Here’s an incomplete list of the technical things I’ve learned thanks to this project.

  • Basic Web Development
    • JavaScript
    • HTML
    • CSS
  • Slightly less basic web dev
    • TypeScript
    • Svelte
    • Tailwind
    • I wrote my own JavaScript Framework NPM Package (that you shouldn’t use)
    • NPM publishing
  • Local development
    • NodeJS
  • Siri Shortcuts - a surprisingly powerful tool.
    • Siri Automations
  • Scriptable App
    • Custom widget creation
  • REST API consumption
    • Google Fit
    • OpenWeatherMap
    • Oura
    • Google Sheets
  • REST API creation
    • Node + Express
    • SvelteKit
    • Google Apps Script Webapps
  • Authorization implementation
    • Firebase + Firestore
    • Custom tokens
  • NoSQL Databases
    • MongoDB
    • Firestore
  • Serverless compute
    • Vercel serverless functions
    • Firebase Functions
  • Unit Testing
    • And why/when it’s worthwhile
  • High-level software concepts
    • Architecture
    • Separation of concerns
    • Standardization & interface-orientation
    • Documentation
    • Designing & packaging plugins
  1. Formerly known as Data Journal.
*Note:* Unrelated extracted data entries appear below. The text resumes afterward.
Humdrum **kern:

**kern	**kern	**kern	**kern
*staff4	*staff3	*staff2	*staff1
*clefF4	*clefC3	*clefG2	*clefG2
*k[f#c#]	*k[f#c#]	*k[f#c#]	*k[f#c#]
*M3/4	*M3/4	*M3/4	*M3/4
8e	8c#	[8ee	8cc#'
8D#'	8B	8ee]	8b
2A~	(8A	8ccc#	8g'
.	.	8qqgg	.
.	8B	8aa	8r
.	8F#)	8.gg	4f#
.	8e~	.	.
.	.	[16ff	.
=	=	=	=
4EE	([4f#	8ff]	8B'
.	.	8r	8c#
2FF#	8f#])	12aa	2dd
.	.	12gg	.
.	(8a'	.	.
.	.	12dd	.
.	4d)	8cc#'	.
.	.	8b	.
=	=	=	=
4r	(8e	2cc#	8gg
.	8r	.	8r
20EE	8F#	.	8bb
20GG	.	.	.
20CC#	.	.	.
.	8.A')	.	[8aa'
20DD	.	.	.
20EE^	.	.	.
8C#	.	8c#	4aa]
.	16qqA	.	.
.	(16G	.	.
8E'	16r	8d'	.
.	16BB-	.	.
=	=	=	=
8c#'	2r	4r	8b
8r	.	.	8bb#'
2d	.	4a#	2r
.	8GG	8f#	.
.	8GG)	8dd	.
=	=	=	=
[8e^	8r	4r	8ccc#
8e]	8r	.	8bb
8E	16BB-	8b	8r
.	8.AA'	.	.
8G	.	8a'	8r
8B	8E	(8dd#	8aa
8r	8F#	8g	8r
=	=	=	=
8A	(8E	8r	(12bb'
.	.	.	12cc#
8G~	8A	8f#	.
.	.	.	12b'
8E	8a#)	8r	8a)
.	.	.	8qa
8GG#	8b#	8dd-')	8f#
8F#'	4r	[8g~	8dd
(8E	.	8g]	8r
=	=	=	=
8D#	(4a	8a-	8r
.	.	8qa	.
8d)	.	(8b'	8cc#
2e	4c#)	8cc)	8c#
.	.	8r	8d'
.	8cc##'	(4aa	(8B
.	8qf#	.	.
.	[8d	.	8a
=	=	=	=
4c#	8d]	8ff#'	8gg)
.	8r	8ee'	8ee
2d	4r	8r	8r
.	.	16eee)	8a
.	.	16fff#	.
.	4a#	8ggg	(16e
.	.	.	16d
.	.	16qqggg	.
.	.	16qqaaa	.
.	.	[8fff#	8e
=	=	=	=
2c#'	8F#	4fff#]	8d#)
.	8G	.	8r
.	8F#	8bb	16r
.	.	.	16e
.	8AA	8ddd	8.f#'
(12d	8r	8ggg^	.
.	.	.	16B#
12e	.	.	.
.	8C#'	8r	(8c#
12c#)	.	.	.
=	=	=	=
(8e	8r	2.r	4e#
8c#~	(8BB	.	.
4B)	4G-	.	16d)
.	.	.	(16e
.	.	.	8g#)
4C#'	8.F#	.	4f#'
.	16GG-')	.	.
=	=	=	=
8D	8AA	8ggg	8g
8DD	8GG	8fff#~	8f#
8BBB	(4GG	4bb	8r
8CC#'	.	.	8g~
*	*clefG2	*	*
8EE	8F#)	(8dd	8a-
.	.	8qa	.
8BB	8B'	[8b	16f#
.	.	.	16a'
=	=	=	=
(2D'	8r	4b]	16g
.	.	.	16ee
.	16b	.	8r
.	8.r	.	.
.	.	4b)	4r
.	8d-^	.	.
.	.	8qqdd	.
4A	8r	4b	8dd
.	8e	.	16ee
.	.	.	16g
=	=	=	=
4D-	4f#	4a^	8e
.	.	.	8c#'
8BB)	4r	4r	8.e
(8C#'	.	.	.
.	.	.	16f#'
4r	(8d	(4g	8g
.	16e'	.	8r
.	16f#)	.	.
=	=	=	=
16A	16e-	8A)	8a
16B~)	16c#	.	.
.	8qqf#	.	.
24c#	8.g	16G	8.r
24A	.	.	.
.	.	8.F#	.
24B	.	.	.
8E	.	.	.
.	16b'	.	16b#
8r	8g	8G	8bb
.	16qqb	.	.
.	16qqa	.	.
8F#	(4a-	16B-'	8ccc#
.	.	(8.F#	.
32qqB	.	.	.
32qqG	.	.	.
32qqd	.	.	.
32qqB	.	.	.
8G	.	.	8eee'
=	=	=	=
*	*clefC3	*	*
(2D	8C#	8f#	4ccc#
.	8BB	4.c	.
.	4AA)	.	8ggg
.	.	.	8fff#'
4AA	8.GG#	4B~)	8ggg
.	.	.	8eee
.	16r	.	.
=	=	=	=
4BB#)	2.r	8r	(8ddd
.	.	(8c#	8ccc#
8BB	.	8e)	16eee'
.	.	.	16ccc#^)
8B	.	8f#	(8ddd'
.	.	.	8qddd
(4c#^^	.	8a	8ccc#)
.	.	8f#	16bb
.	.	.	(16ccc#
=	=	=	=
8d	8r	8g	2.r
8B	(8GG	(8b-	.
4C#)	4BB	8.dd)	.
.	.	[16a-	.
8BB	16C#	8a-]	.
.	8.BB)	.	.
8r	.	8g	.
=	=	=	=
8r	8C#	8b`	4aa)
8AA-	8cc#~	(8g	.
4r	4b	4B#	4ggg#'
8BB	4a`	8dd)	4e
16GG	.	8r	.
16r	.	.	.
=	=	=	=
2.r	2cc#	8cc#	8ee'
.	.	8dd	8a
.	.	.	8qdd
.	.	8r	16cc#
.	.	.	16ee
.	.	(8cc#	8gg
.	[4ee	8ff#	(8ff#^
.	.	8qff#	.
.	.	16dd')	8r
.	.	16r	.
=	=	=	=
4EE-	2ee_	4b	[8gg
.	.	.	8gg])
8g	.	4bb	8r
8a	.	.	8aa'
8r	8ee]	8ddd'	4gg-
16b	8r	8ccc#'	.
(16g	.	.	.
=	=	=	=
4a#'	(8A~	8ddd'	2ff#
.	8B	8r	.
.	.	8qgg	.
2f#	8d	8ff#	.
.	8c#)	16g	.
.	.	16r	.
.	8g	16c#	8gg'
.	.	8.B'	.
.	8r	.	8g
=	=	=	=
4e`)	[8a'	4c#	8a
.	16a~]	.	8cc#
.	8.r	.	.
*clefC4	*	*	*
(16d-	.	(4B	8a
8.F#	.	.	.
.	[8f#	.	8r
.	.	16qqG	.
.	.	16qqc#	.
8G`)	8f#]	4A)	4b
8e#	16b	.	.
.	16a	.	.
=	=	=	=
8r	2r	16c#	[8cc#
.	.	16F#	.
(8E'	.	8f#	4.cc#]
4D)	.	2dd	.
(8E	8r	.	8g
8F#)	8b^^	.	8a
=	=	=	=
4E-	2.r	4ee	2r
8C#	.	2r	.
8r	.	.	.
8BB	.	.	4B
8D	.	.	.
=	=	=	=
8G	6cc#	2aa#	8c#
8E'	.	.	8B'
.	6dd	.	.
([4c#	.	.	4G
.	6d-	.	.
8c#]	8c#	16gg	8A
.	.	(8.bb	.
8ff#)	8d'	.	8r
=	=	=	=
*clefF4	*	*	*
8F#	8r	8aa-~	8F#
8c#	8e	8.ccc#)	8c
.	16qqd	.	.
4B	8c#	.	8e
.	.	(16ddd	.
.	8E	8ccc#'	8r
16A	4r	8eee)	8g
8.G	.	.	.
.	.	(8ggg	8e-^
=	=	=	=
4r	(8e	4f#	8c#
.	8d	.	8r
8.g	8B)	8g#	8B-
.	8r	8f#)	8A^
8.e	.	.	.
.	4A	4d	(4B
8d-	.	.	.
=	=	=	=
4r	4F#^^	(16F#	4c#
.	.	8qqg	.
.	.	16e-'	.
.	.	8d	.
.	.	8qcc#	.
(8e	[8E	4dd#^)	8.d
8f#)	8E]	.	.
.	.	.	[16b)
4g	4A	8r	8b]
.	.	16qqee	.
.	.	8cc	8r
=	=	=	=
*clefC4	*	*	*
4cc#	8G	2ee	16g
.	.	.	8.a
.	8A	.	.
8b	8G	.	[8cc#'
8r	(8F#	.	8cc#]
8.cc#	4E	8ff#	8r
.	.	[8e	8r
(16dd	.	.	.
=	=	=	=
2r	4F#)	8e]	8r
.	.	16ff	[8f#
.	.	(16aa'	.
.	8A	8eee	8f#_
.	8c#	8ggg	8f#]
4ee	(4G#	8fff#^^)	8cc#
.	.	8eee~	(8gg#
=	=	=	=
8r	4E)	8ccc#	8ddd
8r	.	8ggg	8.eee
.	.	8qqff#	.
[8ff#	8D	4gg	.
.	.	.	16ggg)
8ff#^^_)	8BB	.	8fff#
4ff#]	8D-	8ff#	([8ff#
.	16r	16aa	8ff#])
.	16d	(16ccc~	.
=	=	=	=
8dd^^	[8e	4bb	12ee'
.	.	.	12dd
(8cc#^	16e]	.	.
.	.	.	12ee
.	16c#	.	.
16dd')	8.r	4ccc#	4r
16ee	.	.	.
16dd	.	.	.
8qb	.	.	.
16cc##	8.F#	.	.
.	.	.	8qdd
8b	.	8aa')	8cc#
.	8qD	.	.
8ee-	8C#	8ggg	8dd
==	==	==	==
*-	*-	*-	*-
Formerly known as Life Tracker. Formerly known as Demetri List. 

  2. I’d argue that 90% of all apps aren’t anything you couldn’t do with spreadsheets. Spreadsheets rock. 

  3. Highly recommend if you’re doing this to have a single “write to the tracker” shortcut that all the other shortcuts call. Originally every shortcut had its own “send to the cloud” step… then I changed the logic in the cloud and I had to change ~30 shortcuts individually. I switched them all to point towards a common “middleware”, which then handled security stuff, then the middleware points to the “Set Entry” shortcut which actually writes data to the cloud via the “Get contents of URL” shortcut action.